Der breite Start der elektronischen E-Patientenakten in Praxen hakt

Berlin – Zum 1. Oktober wird es für Ärzte Pflicht, wichtige Befunde in die elektronische Patientenakte (ePA) einzutragen, damit sie für weitere Behandlungen immer parat stehen können. Kurz vor dem Start sind die technischen Voraussetzungen aber noch nicht überall da, weil Praxen auf erforderliche Softwaremodule warten müssen.
„Nach unserem letzten Stand sind etwa 80 Prozent der Praxen mit einem solchen Modul ausgerüstet“, sagte das Vorstandsmitglied der Kassenärztlichen Bundesvereinigung (KBV), Sibylle Steiner.
„Dass etwa ein Fünftel der Praxen noch nicht mit der ePA arbeiten können, sehen wir sehr kritisch.“ Von einigen Anbietern von Praxisverwaltungssystemen wisse man, dass das ePA-Modul im vierten Quartal nachgeliefert werden solle. Von anderen Herstellern gebe es gar keine Rückmeldung.
Steiner sagte, man werde weiter darauf drängen, dass so schnell wie möglich alle Praxen in die Lage versetzt würden, die ePA in den Arbeitsalltag zu integrieren. Bei Verzögerungen drohten jedoch paradoxerweise den Praxen Sanktionen bei der Vergütung. Das sei vollkommen inakzeptabel.

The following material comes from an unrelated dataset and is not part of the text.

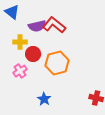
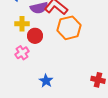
orange hexagon: (57, 63) -> (69, 28), moved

„Es kann nicht sein, dass die Praxen bestraft werden, wenn Hersteller der Softwaresysteme es nicht rechtzeitig schaffen, Module für den ePA-Einsatz bereitzustellen“, so Steiner.
Schon seit Januar haben rund 70 Millionen der gut 74 Millionen gesetzlich Krankenversicherten eine ePA von ihrer Krankenkasse angelegt bekommen. Das läuft nach einer Reform der Ampelkoalition automatisch, wenn man nicht aktiv widerspricht.
Die ePA soll den Patienten ein Leben lang begleiten können. Indem sie Untersuchungsbefunde, Laborwerte oder Angaben zu Medikamenten zentral bündelt, soll sie zu besseren Behandlungen beitragen.
Nutzung in Praxen und anderen Einrichtungen zieht an
Der Betrieb in Gesundheitseinrichtungen wird seit dem Frühjahr bundesweit ausgedehnt. Noch befüllen Ärztinnen und Ärzte die E-Akten auf freiwilliger Basis. Rund 58.000 der 98.500 Arztpraxen in Deutschland nehmen nach Angaben der Gematik teil. Schon dabei sind demnach auch knapp 20.000 Zahnarztpraxen, rund 6.500 Apotheken und 727 Kliniken. Zuletzt wurden wöchentlich 1,9 Millionen Dokumente hochgeladen.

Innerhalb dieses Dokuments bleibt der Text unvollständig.